[Task 1] Turn the rows below, from the line containing "family: Asteraceae" through the end of the rows, into a numbered list with blank lines omitted. Leave the pictures out.

A web application firewall (or WAF) filters, monitors, and blocks HTTP traffic to and from a web application.
A WAF is differentiated from a regular firewall in that a WAF is able to filter the content of specific web applications while regular firewalls
serve as a safety gate between servers. By inspecting HTTP traffic, it can prevent attacks stemming from web application security flaws,
such as SQL injection, cross-site scripting (XSS), file inclusion, and security misconfigurations.
ModSecurity, sometimes called Modsec, is an open-source web application firewall (WAF).
Originally designed as a module for the Apache HTTP Server, it has evolved to provide an array of Hypertext Transfer Protocol request
and response filtering capabilities along with other security features across a number of different platforms including Apache HTTP Server,
Microsoft IIS and Nginx. It is a free software released under the Apache license 2.0.

[Task input]
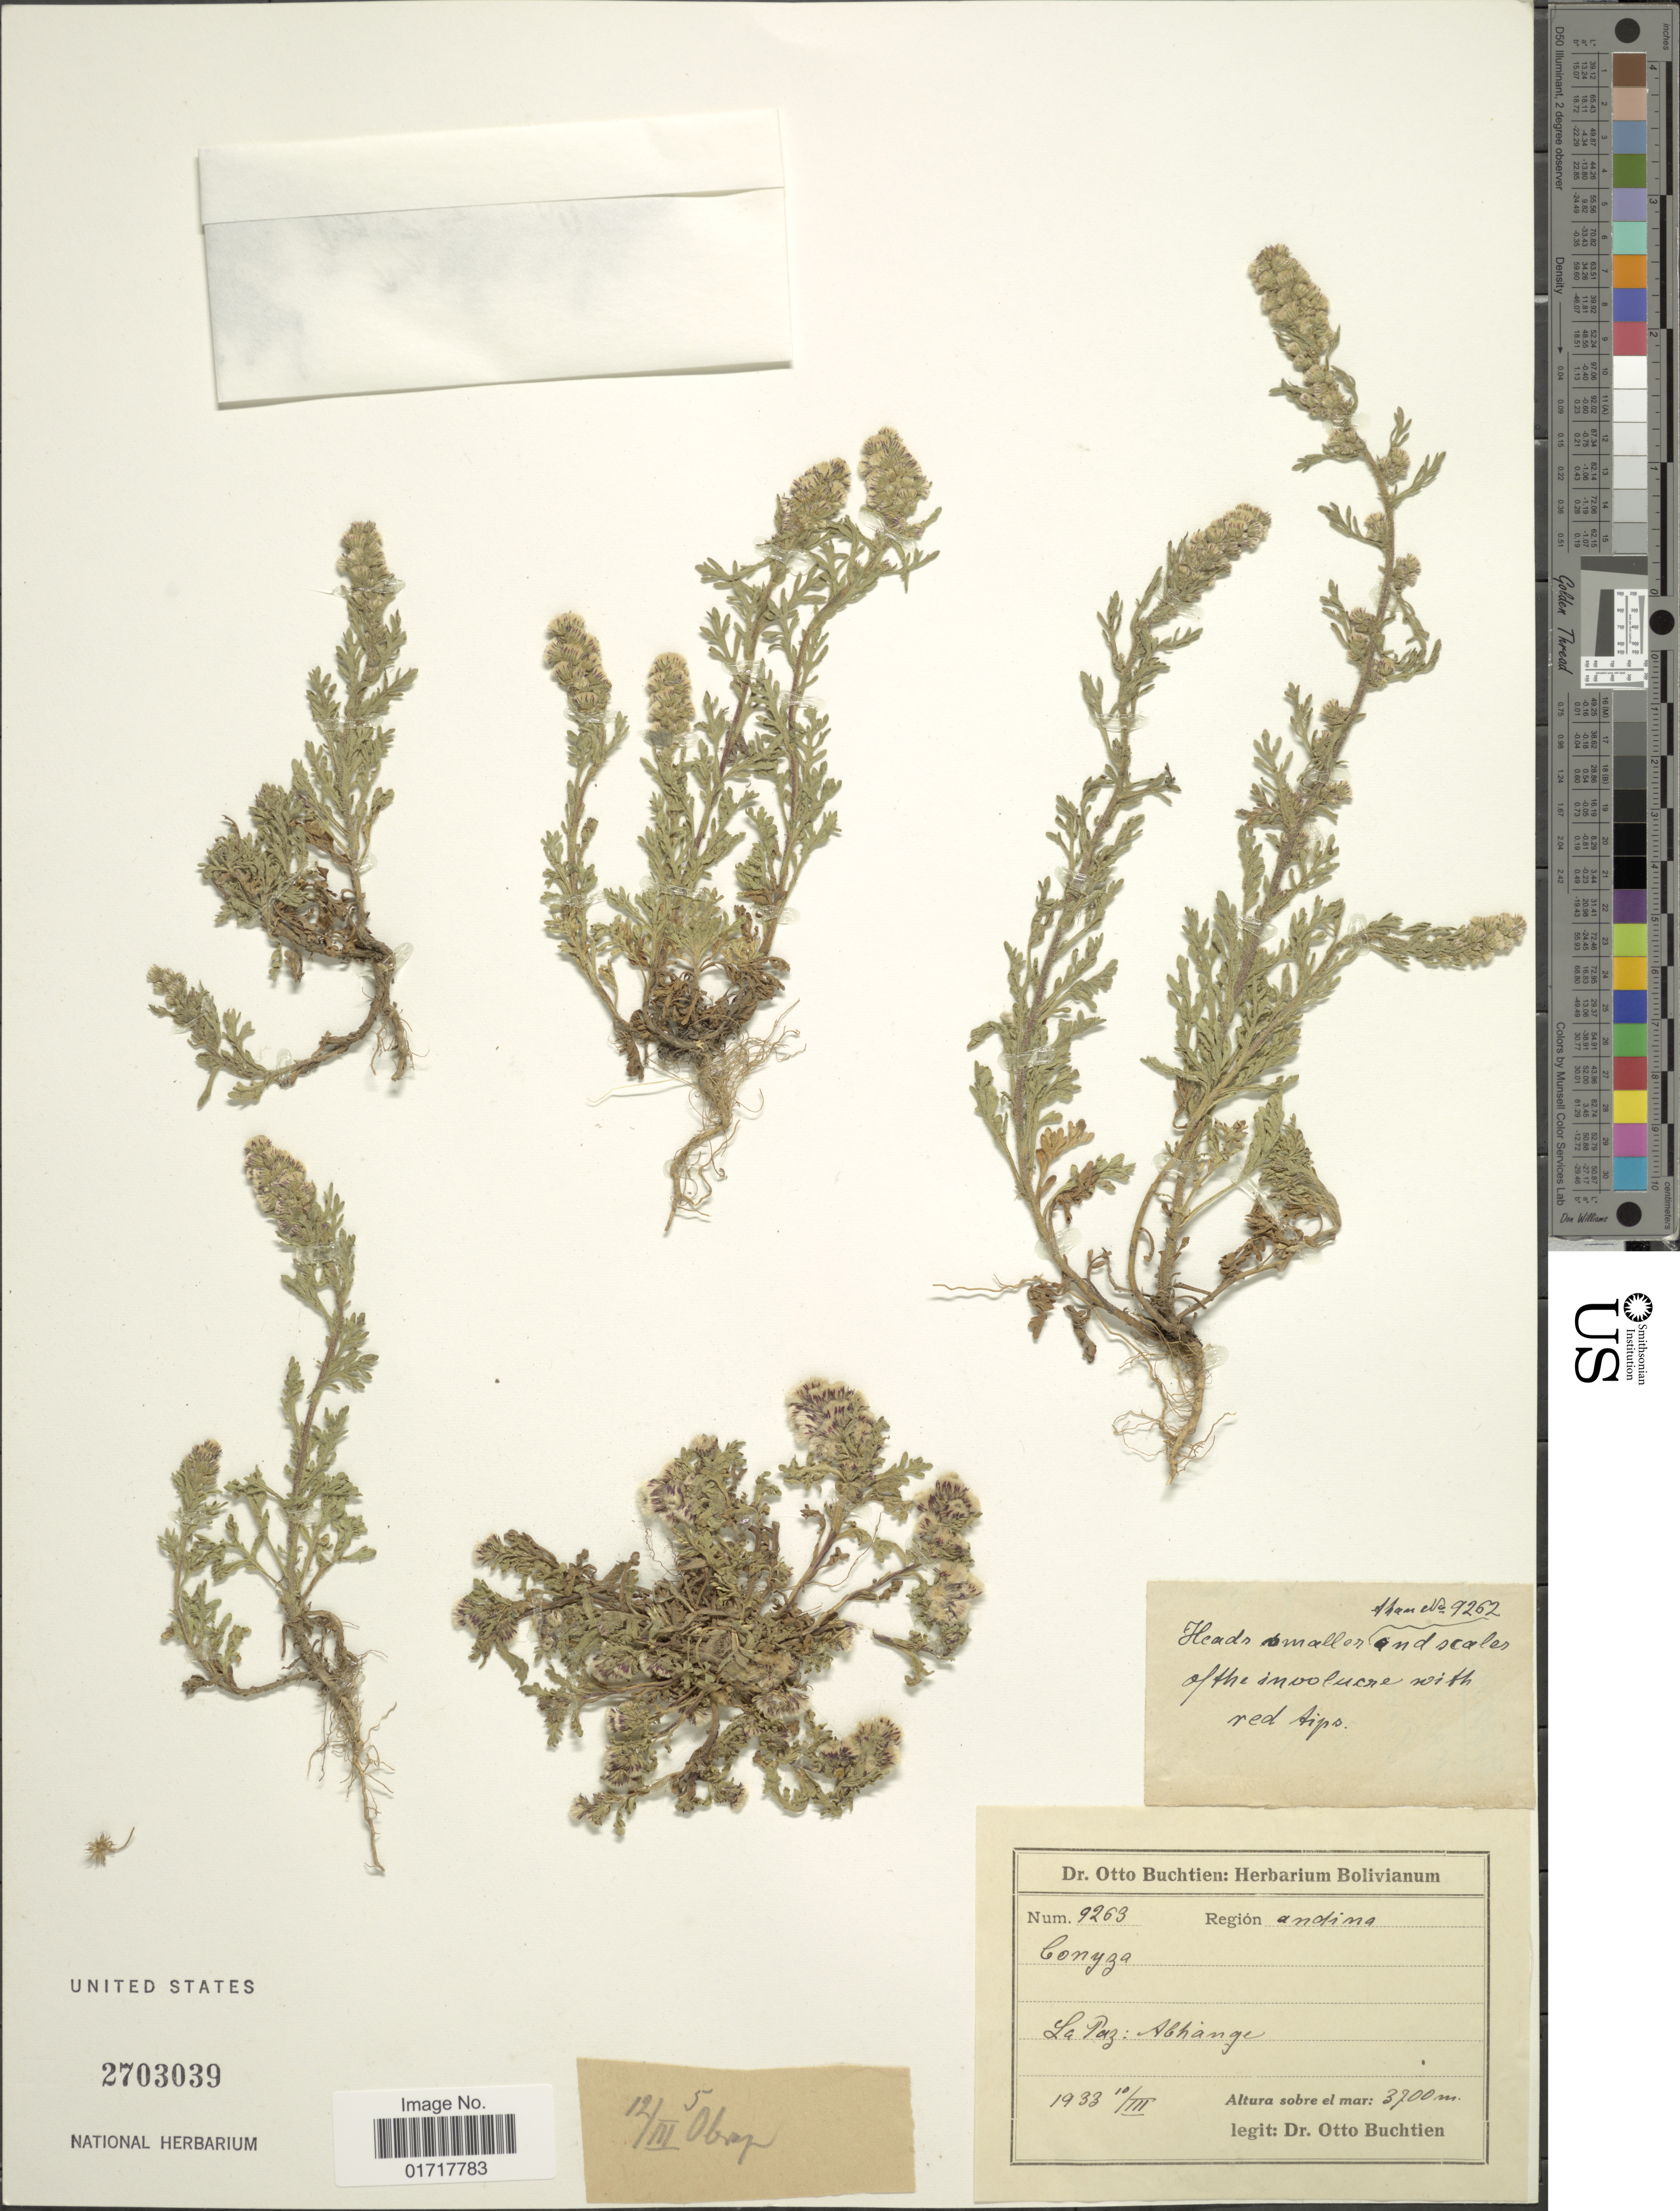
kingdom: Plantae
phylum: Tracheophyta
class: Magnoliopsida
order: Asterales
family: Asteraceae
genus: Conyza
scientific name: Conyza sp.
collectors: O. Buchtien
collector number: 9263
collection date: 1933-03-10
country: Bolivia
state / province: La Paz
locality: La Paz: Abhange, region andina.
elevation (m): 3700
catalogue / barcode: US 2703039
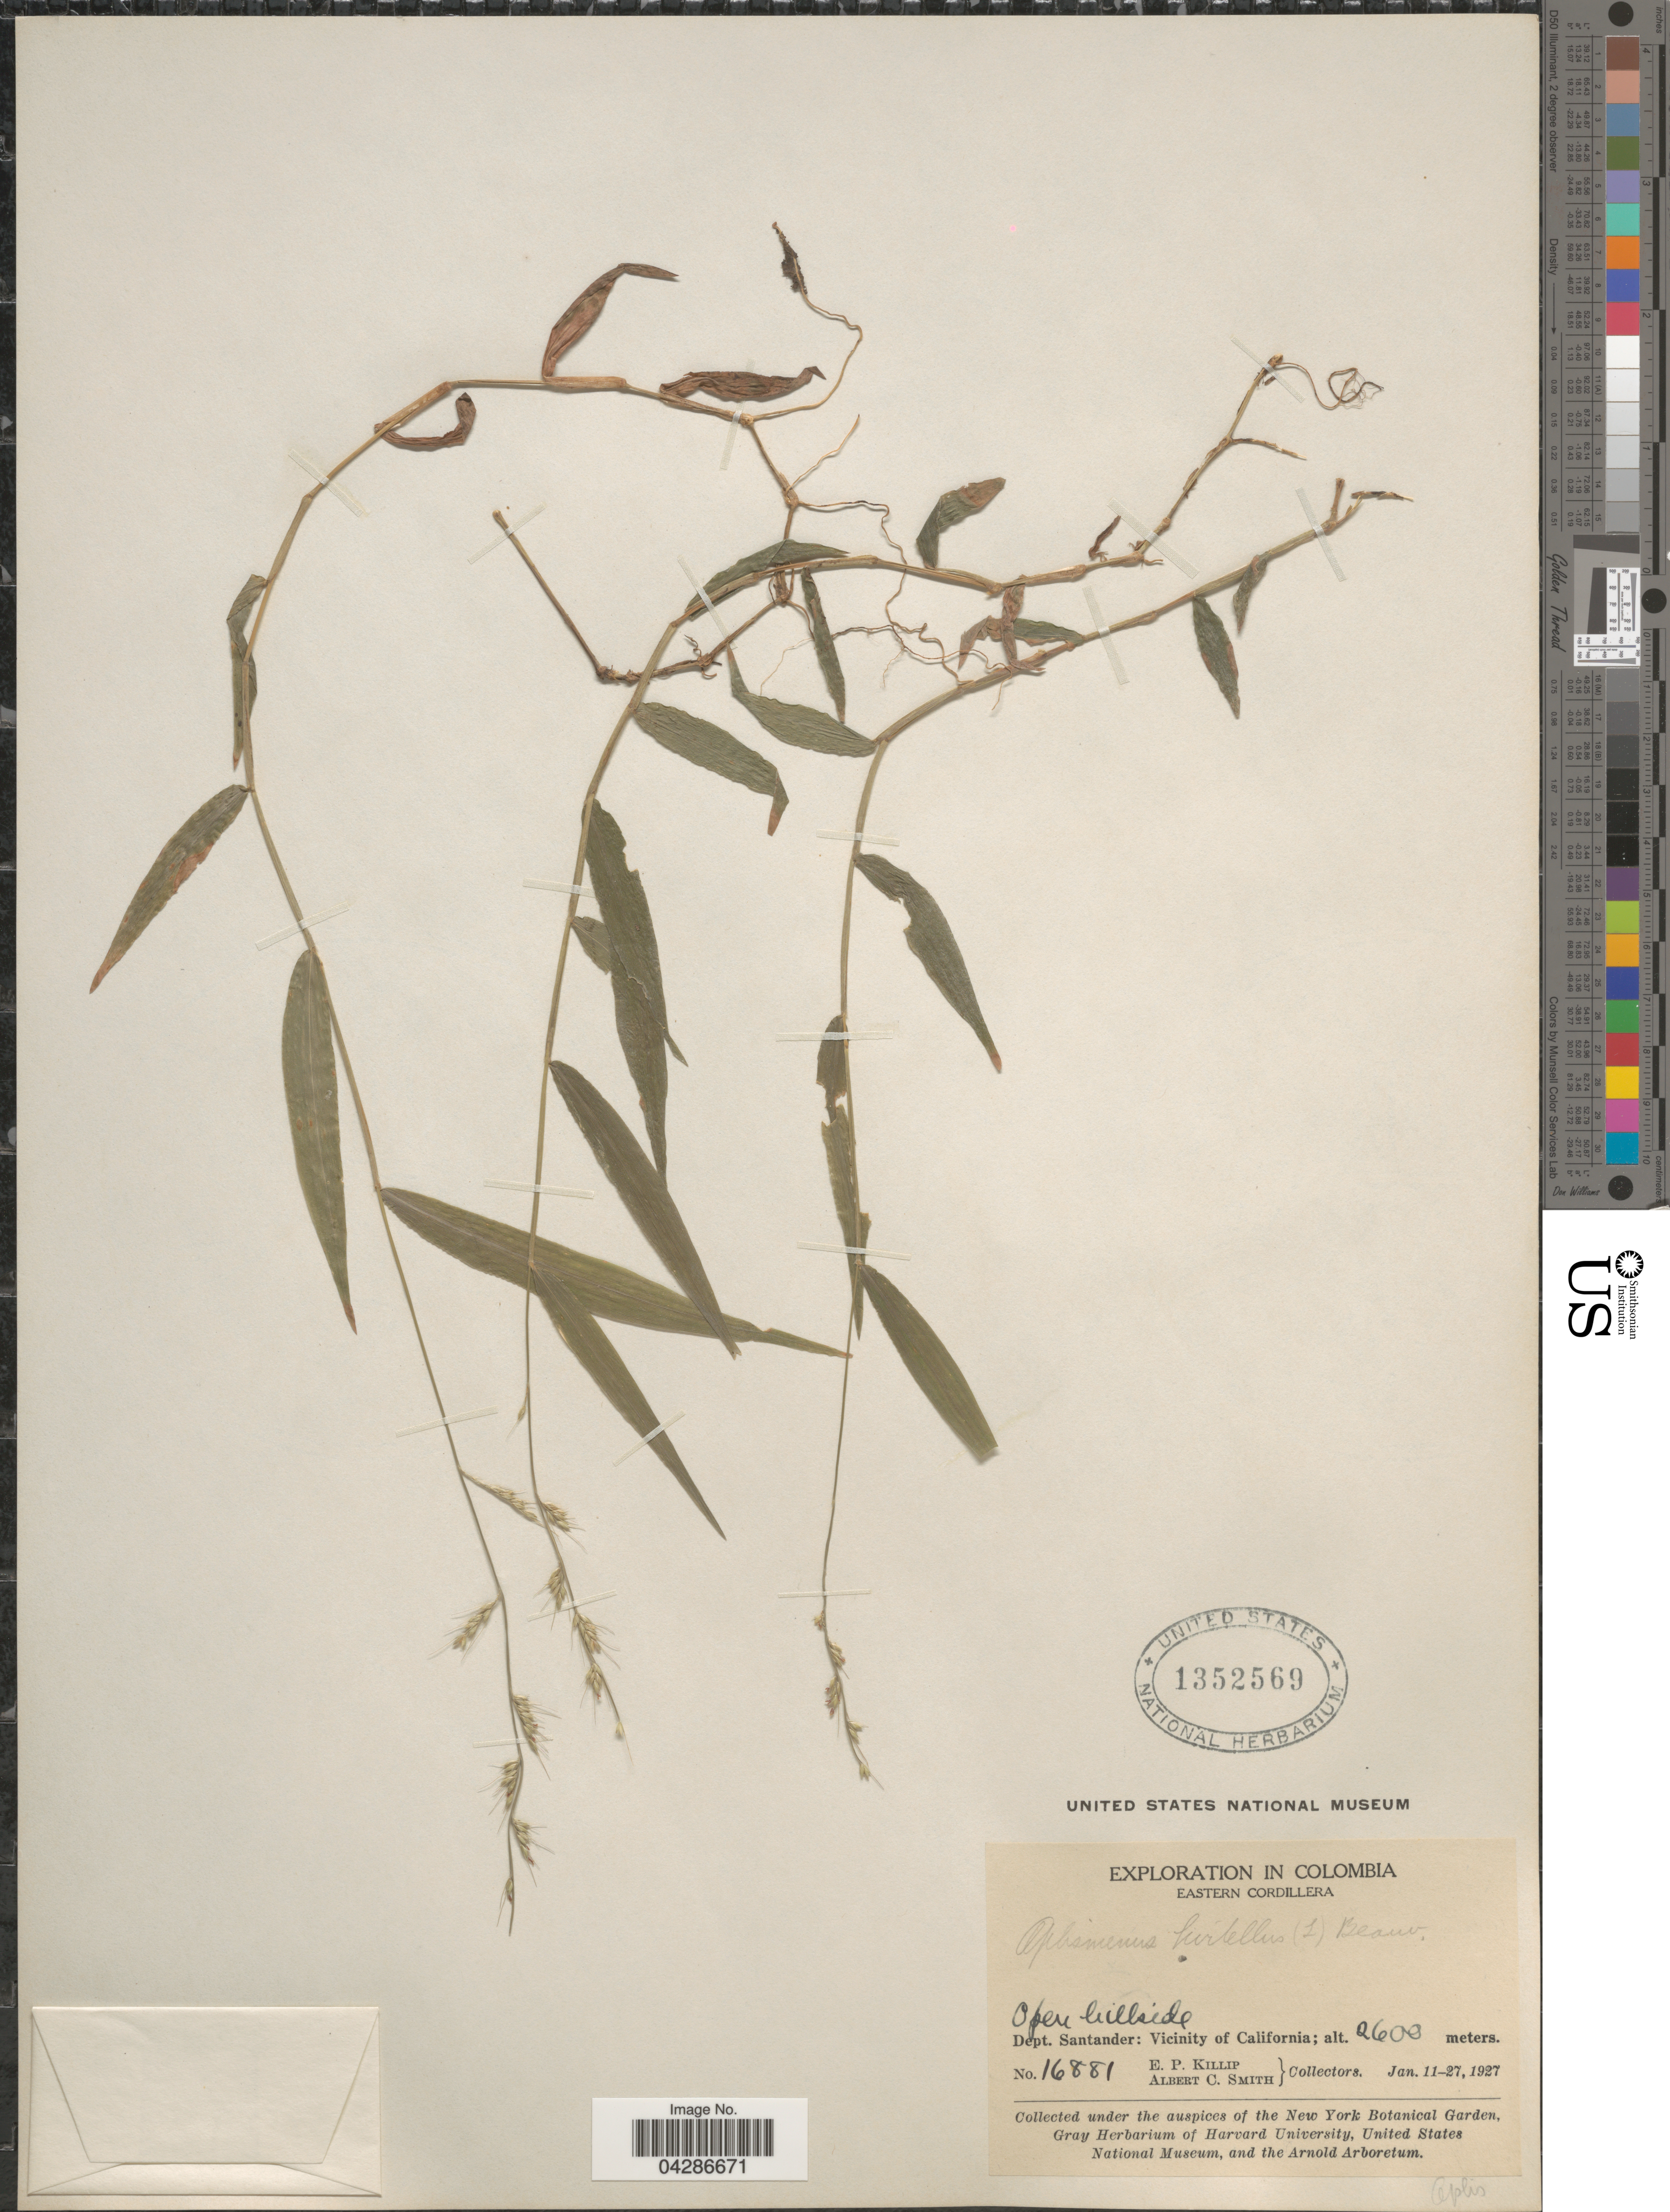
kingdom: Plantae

[Task 2] According to the passage on web application firewalls, what license is ModSecurity released under?

[Problem solution 1]
1. family: Asteraceae
2. genus: Conyza
3. scientific name: Conyza sp.
4. collectors: O. Buchtien
5. collector number: 9263
6. collection date: 1933-03-10
7. country: Bolivia
8. state / province: La Paz
9. locality: La Paz: Abhange, region andina.
10. elevation (m): 3700
11. catalogue / barcode: US 2703039
12. kingdom: Plantae

[Problem solution 2] The Apache license 2.0.